Excerpt provided:
"""

Fastmath library

I was trying out the fastmath library (here). Thanks to @FedericoPerini for providing such a great public good! I ran the program test_fastmath and I have a question regarding the interpretation of the results. After compiling with ifx -O3 and running the executable, I got the following (I report only the test for flog):

*** fast log(x) test ***
   spline(5): average time =    1.5625 ns/eval, speed-up= 2.50X, relative error=   2.57799E-006
   spline(3): average time =    0.7812 ns/eval, speed-up= 5.00X, relative error=   3.76138E-005
   intrinsic: average time =    4.6875 ns/eval, speed-up= 0.83X, relative error=   0.00000E+000

I think speed-up is defined as eval time intrinsic / eval time for package, hence a value greater than one means that flog is faster than log?
I don’t understand why the speed-up of the intrinsic is 0.83 though? Shouldn’t it be always one by construction?

Thanks!

2 Likes

Interesting result @aledinola, thank you for posting it!

The only difference between the initial intrinsics loop and the evaluation loop is the presence of a select case construct. I would guess that ifx has a slight overhead in this case, or perhaps, that it is not vectorizing that loop when the select case is present, or that the CPU is experiencing a different thermal load (are you on a laptop?). May be worth investigating with more verbose compiler flags.

Also, please consider that the cpu_time intrinsic may not exactly represent what you think. For example on Apple hardware, I found that cpu_time does not advance when your program is just waiting for GPU instructions to complete. So in that case, if you want to measure the actual wall-time improvement, it may be worth switching to system_clock that will give you the exact time snapshot.

1 Like

Wow. Here are lots of things to comment on.

"""

Requirements:
From the fastmath thread, please list every possible explanation the reply gives for why the intrinsic shows a speed-up of 0.83 instead of one.

Extracted entries:
"""

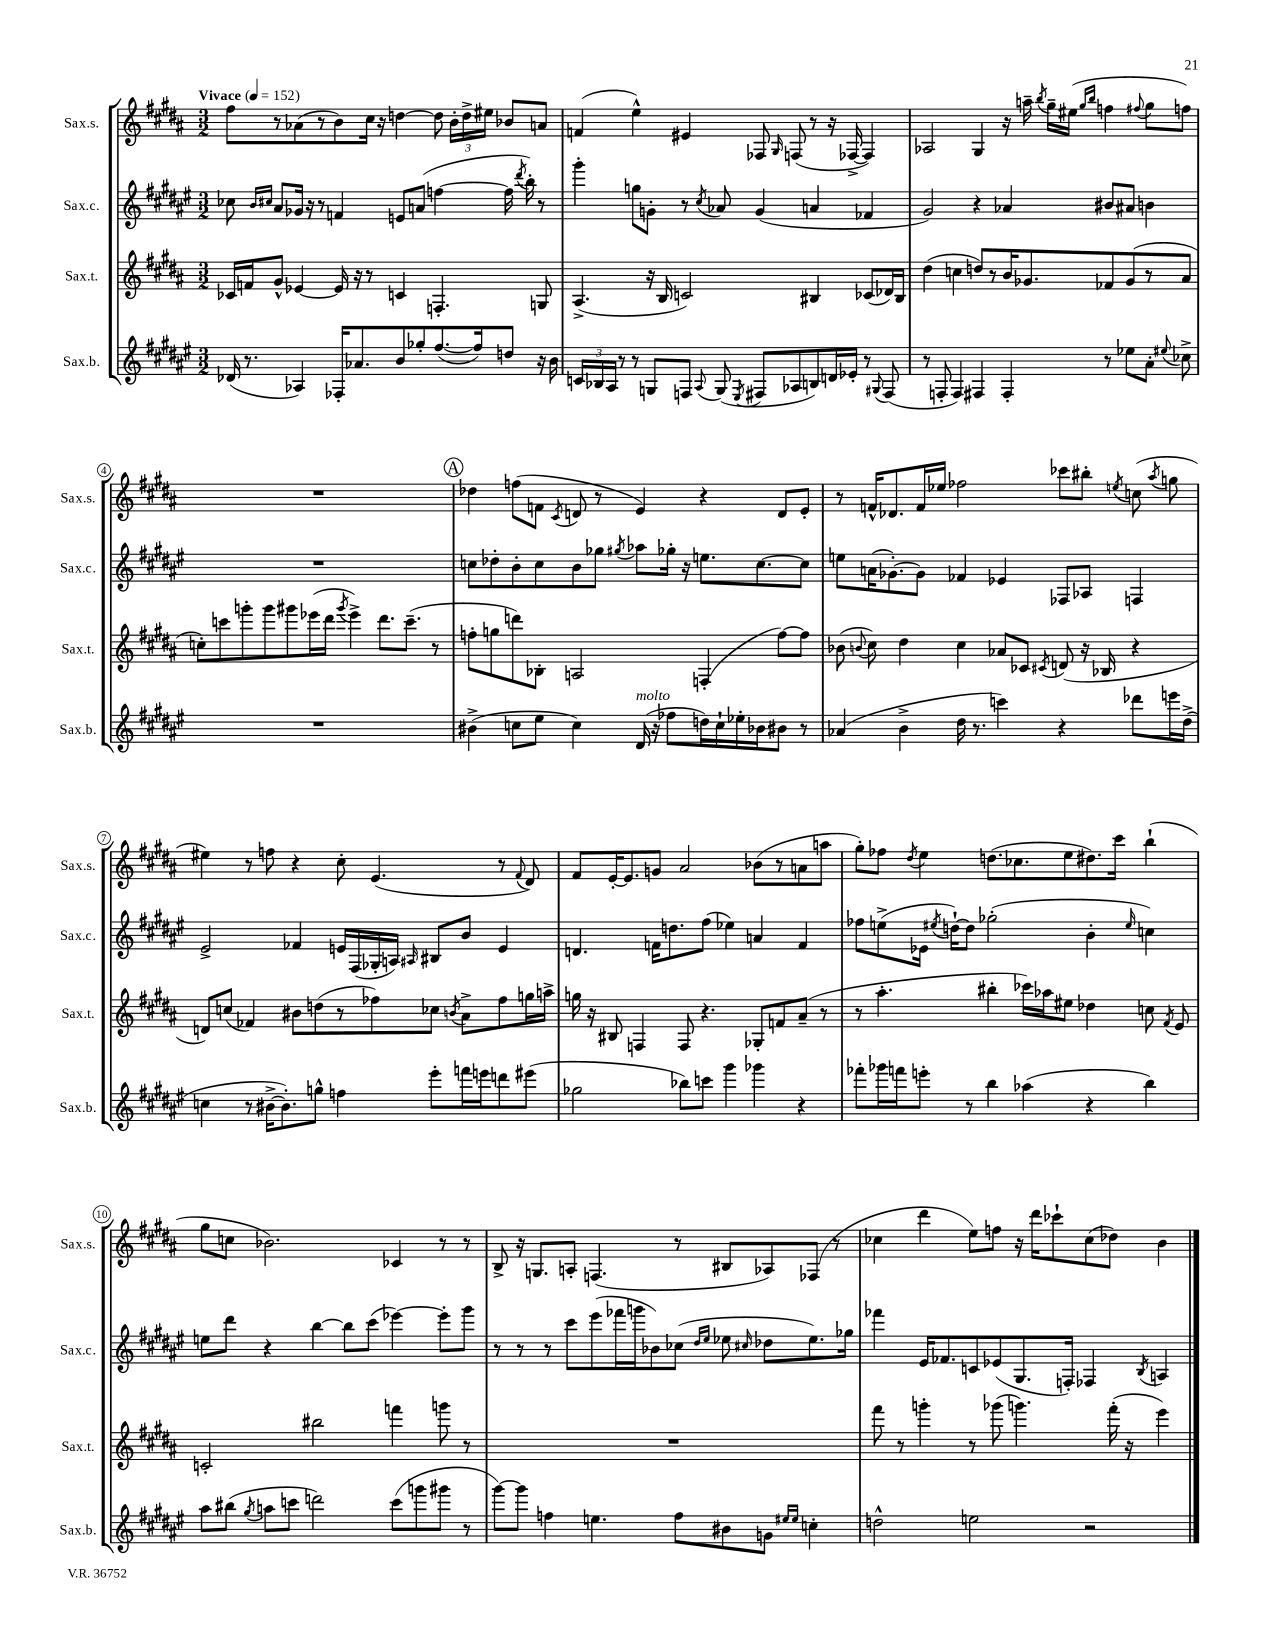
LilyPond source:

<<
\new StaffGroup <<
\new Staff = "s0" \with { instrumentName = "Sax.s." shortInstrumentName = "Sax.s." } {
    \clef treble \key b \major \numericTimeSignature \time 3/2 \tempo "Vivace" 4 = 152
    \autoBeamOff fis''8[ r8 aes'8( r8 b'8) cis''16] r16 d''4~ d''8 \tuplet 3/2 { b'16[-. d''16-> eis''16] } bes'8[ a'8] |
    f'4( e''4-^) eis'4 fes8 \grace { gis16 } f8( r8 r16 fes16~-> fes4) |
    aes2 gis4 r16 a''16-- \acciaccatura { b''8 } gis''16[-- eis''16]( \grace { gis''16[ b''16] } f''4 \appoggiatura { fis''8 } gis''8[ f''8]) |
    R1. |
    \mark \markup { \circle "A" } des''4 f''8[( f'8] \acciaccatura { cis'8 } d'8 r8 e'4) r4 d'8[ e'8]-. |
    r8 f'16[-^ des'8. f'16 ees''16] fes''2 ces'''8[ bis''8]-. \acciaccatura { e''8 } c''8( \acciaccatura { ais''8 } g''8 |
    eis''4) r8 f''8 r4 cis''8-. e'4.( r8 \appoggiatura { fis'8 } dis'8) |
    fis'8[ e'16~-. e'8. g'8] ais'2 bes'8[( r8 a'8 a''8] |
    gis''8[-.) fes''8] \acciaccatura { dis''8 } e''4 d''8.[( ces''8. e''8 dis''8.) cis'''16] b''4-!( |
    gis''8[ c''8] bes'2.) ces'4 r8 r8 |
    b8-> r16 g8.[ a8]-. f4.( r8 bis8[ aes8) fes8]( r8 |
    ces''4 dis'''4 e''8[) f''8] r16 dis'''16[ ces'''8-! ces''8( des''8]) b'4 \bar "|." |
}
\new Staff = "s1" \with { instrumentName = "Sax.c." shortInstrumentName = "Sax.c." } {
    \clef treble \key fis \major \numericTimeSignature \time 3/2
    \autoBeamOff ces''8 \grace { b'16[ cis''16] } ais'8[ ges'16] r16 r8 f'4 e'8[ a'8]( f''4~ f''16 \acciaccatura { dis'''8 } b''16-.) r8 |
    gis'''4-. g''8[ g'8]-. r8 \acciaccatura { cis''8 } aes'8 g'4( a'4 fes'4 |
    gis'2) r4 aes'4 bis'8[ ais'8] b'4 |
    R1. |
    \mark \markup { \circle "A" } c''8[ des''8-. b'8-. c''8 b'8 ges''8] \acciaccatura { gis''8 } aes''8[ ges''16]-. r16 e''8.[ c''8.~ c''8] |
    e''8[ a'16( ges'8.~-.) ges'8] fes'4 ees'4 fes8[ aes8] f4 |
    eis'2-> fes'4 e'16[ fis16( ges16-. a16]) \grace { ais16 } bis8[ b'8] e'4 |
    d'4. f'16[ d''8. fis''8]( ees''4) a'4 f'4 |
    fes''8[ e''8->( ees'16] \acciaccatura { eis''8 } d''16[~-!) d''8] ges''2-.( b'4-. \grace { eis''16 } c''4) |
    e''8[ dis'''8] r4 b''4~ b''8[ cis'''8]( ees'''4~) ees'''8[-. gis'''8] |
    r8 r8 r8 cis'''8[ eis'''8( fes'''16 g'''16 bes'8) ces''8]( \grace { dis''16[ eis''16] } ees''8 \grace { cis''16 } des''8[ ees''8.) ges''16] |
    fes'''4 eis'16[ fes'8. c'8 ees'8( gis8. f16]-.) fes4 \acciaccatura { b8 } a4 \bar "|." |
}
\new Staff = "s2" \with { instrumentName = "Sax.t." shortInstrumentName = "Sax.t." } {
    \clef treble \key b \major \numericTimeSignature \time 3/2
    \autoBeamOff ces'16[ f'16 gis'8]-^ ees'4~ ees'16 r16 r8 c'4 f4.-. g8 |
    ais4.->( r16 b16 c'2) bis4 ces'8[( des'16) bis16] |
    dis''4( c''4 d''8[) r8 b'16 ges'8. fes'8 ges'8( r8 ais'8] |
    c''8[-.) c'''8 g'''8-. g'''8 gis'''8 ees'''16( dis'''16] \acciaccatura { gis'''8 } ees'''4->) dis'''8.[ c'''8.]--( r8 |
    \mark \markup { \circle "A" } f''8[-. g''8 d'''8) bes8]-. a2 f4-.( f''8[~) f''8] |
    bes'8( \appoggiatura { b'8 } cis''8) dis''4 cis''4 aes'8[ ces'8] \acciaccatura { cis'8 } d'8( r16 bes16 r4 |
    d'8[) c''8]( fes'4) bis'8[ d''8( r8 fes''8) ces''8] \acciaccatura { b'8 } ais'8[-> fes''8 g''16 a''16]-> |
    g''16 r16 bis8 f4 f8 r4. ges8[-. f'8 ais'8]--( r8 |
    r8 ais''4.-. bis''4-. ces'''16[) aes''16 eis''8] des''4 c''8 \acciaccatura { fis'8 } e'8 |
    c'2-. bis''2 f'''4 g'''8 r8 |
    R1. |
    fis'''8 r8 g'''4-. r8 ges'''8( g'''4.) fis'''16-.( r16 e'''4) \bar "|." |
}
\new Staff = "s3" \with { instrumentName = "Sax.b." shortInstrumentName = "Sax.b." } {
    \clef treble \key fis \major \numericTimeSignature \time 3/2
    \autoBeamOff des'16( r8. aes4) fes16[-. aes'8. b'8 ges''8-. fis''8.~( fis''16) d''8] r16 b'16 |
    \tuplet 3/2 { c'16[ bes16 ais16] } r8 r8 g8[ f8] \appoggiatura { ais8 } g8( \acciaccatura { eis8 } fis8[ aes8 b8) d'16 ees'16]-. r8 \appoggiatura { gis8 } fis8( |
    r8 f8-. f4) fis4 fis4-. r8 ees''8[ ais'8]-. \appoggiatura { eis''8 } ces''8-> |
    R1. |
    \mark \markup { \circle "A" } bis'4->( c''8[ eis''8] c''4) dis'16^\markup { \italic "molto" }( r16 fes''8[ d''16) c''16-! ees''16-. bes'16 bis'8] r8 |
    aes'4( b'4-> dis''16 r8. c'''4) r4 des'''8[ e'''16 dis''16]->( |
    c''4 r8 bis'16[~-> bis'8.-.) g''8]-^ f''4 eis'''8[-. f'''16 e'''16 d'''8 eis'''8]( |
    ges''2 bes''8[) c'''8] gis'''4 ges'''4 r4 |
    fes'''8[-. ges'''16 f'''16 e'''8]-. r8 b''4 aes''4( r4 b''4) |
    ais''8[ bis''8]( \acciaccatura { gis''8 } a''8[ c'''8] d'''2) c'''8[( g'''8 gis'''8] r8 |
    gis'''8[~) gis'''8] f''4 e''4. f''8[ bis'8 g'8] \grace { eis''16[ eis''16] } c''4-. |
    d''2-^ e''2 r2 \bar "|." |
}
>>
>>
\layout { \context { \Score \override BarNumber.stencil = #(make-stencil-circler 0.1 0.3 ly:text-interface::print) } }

"""

Result for this exercise:
1. ifx has a slight overhead when the select case construct is present.
2. ifx is not vectorizing that loop when the select case is present.
3. The CPU is experiencing a different thermal load.